Can I have a better explanation of this backslash thing in your last step solution please?

1 Answer

Jonathan Grieve
MOD
Jonathan Grieve
Treehouse Moderator 91,253 Points

I'll try. :-)

When you put something inside a string, which in lamens terms is text inside single (') or double (") quotes.... JavaScript recognises that as a string character, and only a string character. If for example, you wanted to put a number inside a string and use that to make a calculation you couldn't do that because a number is recognised as a string of text.

To help out with this you can use what are called "escape" characters where you can make characters behave differently from strings.

To illustrate, let's use the example in the workshop.

alert("The string \"" + completeName + "\" is " + characterCount + " charactersLong.");

It looks a bit messy but basically what is happening is the values of variables are being superimposed into one long string

If you were to run this code it would display something like...

The string "completeName" is " 10 charactersLong.

And the reason we can use "" inside a string of double quotes is because we are using the backslash escape character to let JavaScript know we want to use quotes in a string.

So "\" tells the string to treat the next character as a string regardless.
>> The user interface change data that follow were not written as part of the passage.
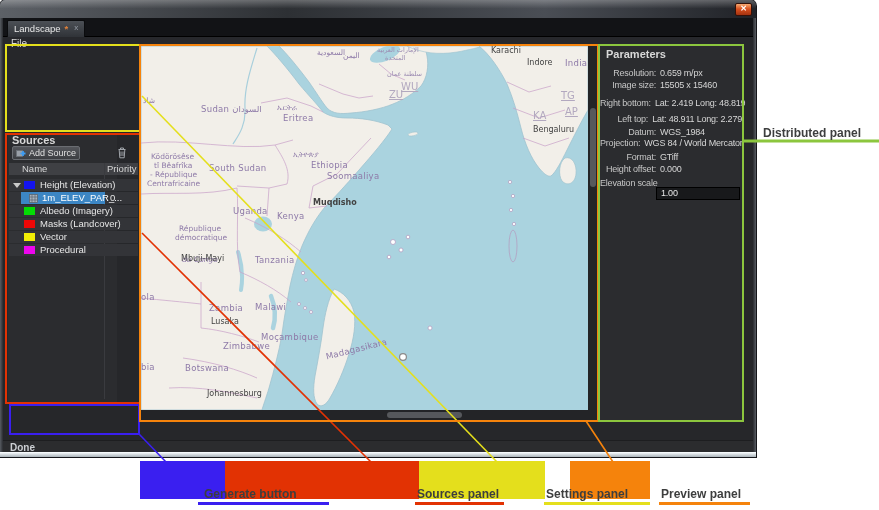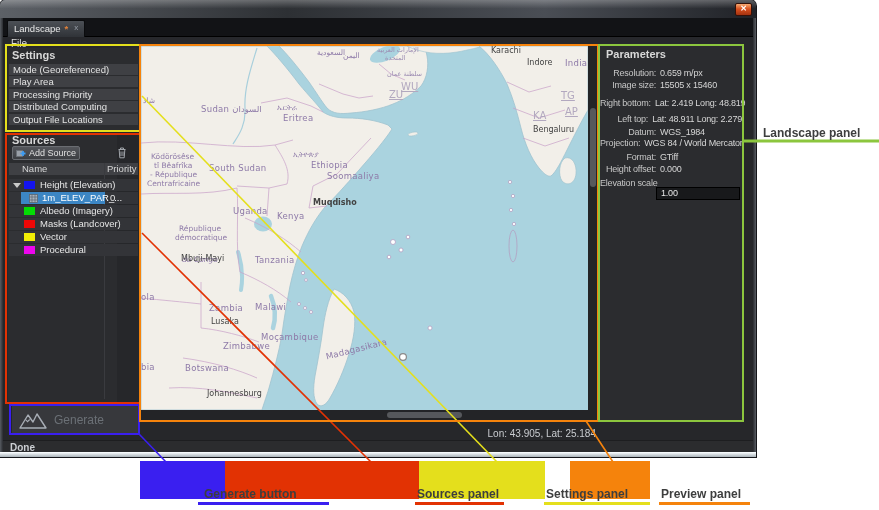--- a/index.html
+++ b/index.html
@@ -129,30 +129,20 @@
       </div>
     </div>
 
     <div class="menubar">
       <span class="menu-item">File</span>
     </div>
 
     <div class="frame-l"></div>
     <div class="frame-r"></div>
 
-    <div class="settings">
-      <div class="panel-header">Settings</div>
-      <div class="settings-items">
-        <div class="s-row">Mode (Georeferenced)</div>
-        <div class="s-row">Play Area</div>
-        <div class="s-row">Processing Priority</div>
-        <div class="s-row">Distributed Computing</div>
-        <div class="s-row">Output File Locations</div>
-      </div>
-    </div>
 
     <div class="sources">
       <div class="panel-header">Sources</div>
 
       <div class="add-source">
         <svg width="10" height="10" viewBox="0 0 10 10">
           <rect x="0.5" y="2.5" width="6" height="6" fill="#9aa0a8" stroke="#6c7077" stroke-width="0.8"></rect>
           <path d="M7 3 v5 M4.5 5.5 h5" stroke="#3f9df2" stroke-width="1.8"></path>
         </svg>
         <span>Add Source</span>
@@ -195,27 +185,20 @@
       <div class="t-row" style="top:98px">
         <span class="chip" style="background-color: rgb(242, 238, 6);"></span>
         <span class="t-label">Vector</span>
       </div>
       <div class="t-row" style="top:111px">
         <span class="chip" style="background-color: rgb(238, 6, 238);"></span>
         <span class="t-label">Procedural</span>
       </div>
     </div>
 
-    <div class="generate">
-      <svg width="30" height="20" viewBox="0 0 30 20">
-        <path d="M2 18 L10 5 L15 12 L19 4 L28 18 Z" fill="none" stroke="#a8aeb6" stroke-width="1.4" stroke-linejoin="round"></path>
-        <path d="M7.5 9.5 l2 2.2 l2.2 -2.2" fill="none" stroke="#a8aeb6" stroke-width="1.1"></path>
-      </svg>
-      <span class="gen-label">Generate</span>
-    </div>
 
     <div class="map">
       <div class="map-canvas">
         <svg width="447" height="364" viewBox="0 0 447 364">
           <rect x="0" y="0" width="447" height="364" fill="#aad3df"></rect>
 
           <path d="M0,0 L126,0 C134,8 146,22 158,38 C168,50 176,58 182,66 C188,70 196,72 206,72
                    C220,72 234,74 247,79 L251,83 C244,94 232,108 218,124 C204,140 193,152 184,161
                    C174,173 167,186 161,200 C156,212 152,226 149,240 C146,256 143,272 141,288
                    C138,306 133,324 128,342 C125,352 122,360 121,364 L0,364 Z" fill="#f2efe9" stroke="#9fc3cf" stroke-width="0.8"></path>
@@ -372,21 +355,20 @@
       <div class="p-row" style="top:118px">
         <span class="p-label">Height offset:</span>
         <span class="p-value">0.000</span>
       </div>
       <div class="p-row" style="top:130px">
         <span class="p-label" style="margin-top:2px">Elevation scale</span>
         <span class="elev-input">1.00</span>
       </div>
     </div>
 
-    <span class="coords">Lon: 43.905, Lat: 25.184</span>
     <div class="statusbar">
       <span class="status-done">Done</span>
     </div>
     <div class="win-bottom"></div>
   </div>
 
   <svg id="leader-svg">
     <line x1="139" y1="434" x2="166" y2="462" stroke-width="1.6" style="stroke: rgb(58, 31, 240);"></line>
     <line x1="142" y1="233" x2="371" y2="462" stroke-width="1.6" style="stroke: rgb(226, 50, 3);"></line>
     <line x1="142" y1="96" x2="497" y2="462" stroke-width="1.6" style="stroke: rgb(228, 223, 28);"></line>
@@ -402,20 +384,20 @@
 
   <div class="swatch" id="sw-generate" style="background-color: rgb(58, 31, 240);"></div>
   <div class="swatch" id="sw-sources" style="background-color: rgb(226, 50, 3);"></div>
   <div class="swatch" id="sw-settings" style="background-color: rgb(228, 223, 28);"></div>
   <div class="swatch" id="sw-preview" style="background-color: rgb(245, 131, 12);"></div>
 
   <span class="legend-label" id="lbl-generate">Generate button</span>
   <span class="legend-label" id="lbl-sources">Sources panel</span>
   <span class="legend-label" id="lbl-settings">Settings panel</span>
   <span class="legend-label" id="lbl-preview">Preview panel</span>
-  <span id="lbl-params">Landscape panel</span>
+  <span id="lbl-params">Distributed panel</span>
 
   <div class="underline" id="ul-generate" style="background-color: rgb(58, 31, 240);"></div>
   <div class="underline" id="ul-sources" style="background-color: rgb(226, 50, 3);"></div>
   <div class="underline" id="ul-settings" style="background-color: rgb(228, 223, 28);"></div>
   <div class="underline" id="ul-preview" style="background-color: rgb(245, 131, 12);"></div>
 
 </div>
 
 </body></html>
There are other ways to get around this.

For example, we can say alert("A string with 'single quotes' instead of double quotes"), and JavaScript will recognise that. Or you can use template literals. But that comes a little bit later on.

But if you're using a simple string the backslash is the way you can add double quotes into a double-quote string without breaking your code.

Keytron Brown
Keytron Brown
15,828 Points

Ok thank you very much. This works for me.